**** DOCUMENT SECTION ****

SecurID tokens from RSA Security designed as key fobs.
Token from VeriSign

A security token (or sometimes a hardware token, hard token, authentication token, USB token, cryptographic token[1], or key fob) may be a physical device that an authorized user of computer services is given to ease authentication. The term may also refer to software tokens.

Security tokens are used to prove one's identity electronically (as in the case of a customer trying to access their bank account). The token is used in addition to or in place of a password to prove that the customer is who they claim to be. The token acts like an electronic key to access something.

Hardware tokens are typically small enough to be carried in a pocket or purse and often are designed to attach to the user's keychain. Some may store cryptographic keys, such as a digital signature, or biometric data, such as a fingerprint minutiae. Some designs feature tamper resistant packaging, while others may include small keypads to allow entry of a PIN or a simple button to start a generating routine with some display capability to show a generated key number. Special designs include a USB connector, RFID functions or Bluetooth wireless interface to enable transfer of a generated key number sequence to a client system.


[edit] Token types and usage

There are four types of tokens:

  1. Static Password
  2. Synchronous Dynamic Password
  3. Asynchronous Password
  4. Challenge Response

This article currently focuses on Synchronous Dynamic password tokens.

The simplest security tokens do not need any connection to a computer. The client enters the number to a local keyboard as displayed on the token (second security factor), usually along with a PIN (first security factor), when asked to do so.

Other tokens connect to the computer using wireless techniques, such as Bluetooth. These tokens transfer a key sequence to the local client or to a nearby access point.

Still other tokens plug into the computer. For these one must:

  1. Connect the token to the computer using an appropriate input device
  2. Enter the PIN if necessary

Depending on type of the token the computer OS will now either

  • read the key from token and perform cryptographic operation on it or
  • ask the token's firmware to perform this operation

A related application is the hardware dongle required by some computer programs to prove ownership of the software. The dongle is placed in an input device and the software accesses the I/O device in question to authorize the use of the software in question.

[edit] Minimum requirement

The minimum requirement of any token is at least an inherent unique identity in a protected memory that cannot be tampered and preferable is not openly accessible by other application but that original method offered by the token vendor or any trusted organization.

[edit] Digital signature

Trusted as a regular hand-written signature, the digital signature must be made with a private key known only to the person authorized to make the signature. Tokens that allow secure on-board generation and storage of private keys enable secure digital signatures, and can also be used for user authentication, as the private key also serves as a proof for the user’s identity.

For tokens to identify the user, all tokens must have some kind of number that is unique. Not all approaches fully qualify as digital signatures according to some national laws.[citation needed] Tokens with no on-board keyboard or another user interface cannot be used in some signing scenarios, such as confirming a bank transaction based on the bank account number that the funds are to be transferred to.

**** DATASET EXTRACT ****

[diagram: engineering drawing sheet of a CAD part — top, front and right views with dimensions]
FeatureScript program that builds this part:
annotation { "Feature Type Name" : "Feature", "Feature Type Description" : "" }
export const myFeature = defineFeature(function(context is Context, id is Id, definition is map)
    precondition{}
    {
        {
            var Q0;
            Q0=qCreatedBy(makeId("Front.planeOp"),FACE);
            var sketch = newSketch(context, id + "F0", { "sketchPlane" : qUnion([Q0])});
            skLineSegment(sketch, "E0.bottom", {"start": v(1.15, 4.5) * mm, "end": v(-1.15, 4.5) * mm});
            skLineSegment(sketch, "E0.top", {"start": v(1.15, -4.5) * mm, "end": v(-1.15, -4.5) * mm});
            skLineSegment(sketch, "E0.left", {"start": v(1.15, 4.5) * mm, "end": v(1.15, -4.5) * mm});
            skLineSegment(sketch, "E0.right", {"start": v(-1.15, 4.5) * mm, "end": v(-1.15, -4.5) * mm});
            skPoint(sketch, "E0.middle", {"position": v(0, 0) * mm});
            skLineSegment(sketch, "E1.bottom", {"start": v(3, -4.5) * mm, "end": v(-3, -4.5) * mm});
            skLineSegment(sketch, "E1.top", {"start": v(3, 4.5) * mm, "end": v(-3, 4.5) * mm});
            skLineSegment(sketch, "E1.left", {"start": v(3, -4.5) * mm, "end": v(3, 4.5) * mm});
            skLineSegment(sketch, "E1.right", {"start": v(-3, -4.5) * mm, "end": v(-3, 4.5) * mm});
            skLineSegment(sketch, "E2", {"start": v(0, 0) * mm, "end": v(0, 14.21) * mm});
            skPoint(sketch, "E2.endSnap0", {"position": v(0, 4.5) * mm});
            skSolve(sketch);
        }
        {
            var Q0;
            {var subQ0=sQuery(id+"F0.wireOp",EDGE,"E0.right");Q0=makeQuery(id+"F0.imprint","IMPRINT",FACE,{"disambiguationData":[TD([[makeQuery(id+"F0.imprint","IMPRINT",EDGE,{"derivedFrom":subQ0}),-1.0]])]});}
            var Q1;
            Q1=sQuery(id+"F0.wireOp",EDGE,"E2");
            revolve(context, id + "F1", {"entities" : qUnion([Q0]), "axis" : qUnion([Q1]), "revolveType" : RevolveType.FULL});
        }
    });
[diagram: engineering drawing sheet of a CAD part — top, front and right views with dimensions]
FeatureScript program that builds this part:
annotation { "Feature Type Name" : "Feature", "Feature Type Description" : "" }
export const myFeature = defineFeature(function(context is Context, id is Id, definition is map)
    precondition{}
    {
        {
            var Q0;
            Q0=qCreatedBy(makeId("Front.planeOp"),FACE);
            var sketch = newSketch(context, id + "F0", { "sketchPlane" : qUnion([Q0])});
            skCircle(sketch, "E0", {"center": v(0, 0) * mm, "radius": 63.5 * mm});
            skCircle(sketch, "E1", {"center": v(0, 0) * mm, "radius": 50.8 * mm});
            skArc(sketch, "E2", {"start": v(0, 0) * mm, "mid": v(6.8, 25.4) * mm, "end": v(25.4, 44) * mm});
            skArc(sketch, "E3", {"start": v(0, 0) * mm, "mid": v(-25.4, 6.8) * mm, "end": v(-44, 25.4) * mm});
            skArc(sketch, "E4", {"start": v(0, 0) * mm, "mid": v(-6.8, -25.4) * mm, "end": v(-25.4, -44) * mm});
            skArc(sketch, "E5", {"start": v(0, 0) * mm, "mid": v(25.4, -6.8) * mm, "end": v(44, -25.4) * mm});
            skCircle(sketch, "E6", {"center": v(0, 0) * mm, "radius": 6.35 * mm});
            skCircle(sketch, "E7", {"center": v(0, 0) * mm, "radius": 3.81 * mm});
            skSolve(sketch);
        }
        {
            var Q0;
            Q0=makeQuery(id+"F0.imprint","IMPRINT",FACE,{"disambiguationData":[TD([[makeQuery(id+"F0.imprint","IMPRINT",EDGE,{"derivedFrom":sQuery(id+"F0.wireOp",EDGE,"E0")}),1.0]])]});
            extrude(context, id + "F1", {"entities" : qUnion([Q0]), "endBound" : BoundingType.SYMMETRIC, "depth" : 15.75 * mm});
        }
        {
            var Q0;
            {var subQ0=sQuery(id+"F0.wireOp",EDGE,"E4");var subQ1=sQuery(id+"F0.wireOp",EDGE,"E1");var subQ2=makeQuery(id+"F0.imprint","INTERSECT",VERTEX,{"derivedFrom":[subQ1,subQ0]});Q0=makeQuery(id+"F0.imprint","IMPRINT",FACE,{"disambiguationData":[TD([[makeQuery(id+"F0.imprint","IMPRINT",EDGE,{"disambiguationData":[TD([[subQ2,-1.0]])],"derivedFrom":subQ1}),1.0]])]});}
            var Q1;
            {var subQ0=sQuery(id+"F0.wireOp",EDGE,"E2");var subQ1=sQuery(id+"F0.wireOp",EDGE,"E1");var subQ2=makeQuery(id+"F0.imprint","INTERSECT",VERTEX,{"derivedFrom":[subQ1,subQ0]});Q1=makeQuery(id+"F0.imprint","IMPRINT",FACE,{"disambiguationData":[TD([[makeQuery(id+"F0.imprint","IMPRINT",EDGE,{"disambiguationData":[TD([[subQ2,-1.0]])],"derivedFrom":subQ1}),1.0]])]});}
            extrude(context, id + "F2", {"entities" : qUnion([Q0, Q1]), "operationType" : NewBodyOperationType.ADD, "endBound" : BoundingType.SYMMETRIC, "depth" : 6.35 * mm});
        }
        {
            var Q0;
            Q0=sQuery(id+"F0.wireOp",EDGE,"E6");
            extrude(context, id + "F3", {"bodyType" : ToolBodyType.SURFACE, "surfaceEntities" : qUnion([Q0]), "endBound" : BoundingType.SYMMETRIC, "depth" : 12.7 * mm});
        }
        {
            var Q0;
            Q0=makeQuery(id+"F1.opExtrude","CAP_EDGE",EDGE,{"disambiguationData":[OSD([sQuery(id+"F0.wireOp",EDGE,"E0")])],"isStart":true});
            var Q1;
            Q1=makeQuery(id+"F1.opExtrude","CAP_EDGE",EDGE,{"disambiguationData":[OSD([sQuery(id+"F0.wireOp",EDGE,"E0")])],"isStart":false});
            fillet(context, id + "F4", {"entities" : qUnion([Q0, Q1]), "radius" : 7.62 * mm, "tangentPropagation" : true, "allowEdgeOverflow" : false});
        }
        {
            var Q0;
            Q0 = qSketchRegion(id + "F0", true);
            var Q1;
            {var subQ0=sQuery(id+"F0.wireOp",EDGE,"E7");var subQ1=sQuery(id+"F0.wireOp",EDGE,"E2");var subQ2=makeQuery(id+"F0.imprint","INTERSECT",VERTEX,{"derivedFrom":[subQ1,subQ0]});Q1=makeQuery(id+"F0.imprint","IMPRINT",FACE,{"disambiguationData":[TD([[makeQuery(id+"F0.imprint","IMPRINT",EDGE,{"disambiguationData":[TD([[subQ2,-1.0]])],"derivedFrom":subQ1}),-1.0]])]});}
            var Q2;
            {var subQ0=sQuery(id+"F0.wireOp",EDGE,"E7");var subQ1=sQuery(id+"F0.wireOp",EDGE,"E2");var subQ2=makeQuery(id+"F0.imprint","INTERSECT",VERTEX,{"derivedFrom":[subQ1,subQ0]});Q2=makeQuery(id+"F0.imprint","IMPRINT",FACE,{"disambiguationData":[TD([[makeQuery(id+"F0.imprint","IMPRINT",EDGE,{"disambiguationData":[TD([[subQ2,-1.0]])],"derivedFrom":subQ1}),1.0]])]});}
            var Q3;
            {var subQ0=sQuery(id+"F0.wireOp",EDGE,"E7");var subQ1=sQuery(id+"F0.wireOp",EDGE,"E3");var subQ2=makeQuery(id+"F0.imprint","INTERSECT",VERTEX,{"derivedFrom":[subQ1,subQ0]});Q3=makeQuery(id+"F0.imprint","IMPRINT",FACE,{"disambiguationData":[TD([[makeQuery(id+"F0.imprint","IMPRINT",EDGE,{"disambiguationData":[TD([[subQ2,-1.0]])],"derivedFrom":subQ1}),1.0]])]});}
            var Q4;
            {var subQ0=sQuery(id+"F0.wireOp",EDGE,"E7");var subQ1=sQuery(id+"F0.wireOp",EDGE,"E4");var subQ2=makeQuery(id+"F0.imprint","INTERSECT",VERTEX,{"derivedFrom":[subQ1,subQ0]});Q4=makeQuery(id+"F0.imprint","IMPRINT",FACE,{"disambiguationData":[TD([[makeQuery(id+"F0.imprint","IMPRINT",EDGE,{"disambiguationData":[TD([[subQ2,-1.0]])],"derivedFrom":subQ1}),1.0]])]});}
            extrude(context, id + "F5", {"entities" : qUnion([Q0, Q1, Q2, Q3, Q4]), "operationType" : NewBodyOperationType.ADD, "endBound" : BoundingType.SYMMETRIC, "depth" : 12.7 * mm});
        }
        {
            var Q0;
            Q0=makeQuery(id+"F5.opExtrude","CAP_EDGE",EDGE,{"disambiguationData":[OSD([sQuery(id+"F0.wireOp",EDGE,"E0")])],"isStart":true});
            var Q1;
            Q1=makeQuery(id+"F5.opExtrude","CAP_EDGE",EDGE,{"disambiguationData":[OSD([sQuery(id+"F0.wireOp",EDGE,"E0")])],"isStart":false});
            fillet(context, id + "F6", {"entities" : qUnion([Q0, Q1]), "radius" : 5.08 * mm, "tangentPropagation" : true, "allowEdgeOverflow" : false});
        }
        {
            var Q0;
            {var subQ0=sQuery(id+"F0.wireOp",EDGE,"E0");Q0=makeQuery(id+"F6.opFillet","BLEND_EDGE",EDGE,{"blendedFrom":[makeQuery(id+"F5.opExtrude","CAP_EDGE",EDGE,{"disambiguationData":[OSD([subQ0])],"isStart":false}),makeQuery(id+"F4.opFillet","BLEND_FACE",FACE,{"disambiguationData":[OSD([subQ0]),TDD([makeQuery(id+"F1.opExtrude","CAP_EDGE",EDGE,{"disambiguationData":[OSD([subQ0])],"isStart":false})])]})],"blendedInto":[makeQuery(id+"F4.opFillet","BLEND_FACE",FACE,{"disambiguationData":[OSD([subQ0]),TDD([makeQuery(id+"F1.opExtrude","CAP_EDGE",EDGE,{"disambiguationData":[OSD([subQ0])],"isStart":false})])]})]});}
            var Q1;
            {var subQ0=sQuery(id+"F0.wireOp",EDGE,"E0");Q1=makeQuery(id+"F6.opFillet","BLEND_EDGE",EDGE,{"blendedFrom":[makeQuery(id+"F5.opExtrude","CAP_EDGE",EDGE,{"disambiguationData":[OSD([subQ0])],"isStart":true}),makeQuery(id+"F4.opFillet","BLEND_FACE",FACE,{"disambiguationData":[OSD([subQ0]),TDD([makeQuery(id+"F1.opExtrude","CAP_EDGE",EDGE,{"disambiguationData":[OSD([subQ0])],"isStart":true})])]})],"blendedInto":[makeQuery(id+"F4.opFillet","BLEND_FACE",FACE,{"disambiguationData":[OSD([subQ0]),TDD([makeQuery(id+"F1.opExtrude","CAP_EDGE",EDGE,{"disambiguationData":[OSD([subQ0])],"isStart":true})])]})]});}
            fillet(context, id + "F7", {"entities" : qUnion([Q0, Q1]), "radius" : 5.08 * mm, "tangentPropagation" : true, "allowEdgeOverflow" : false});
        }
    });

****

## ASSIGNMENT
Reproduce the passage of the security token text above, starting with "The simplest security" and going on through "nearby access point.".

## RESPONSE FOR THIS EXERCISE
The simplest security tokens do not need any connection to a computer. The client enters the number to a local keyboard as displayed on the token (second security factor), usually along with a PIN (first security factor), when asked to do so.

Other tokens connect to the computer using wireless techniques, such as Bluetooth. These tokens transfer a key sequence to the local client or to a nearby access point.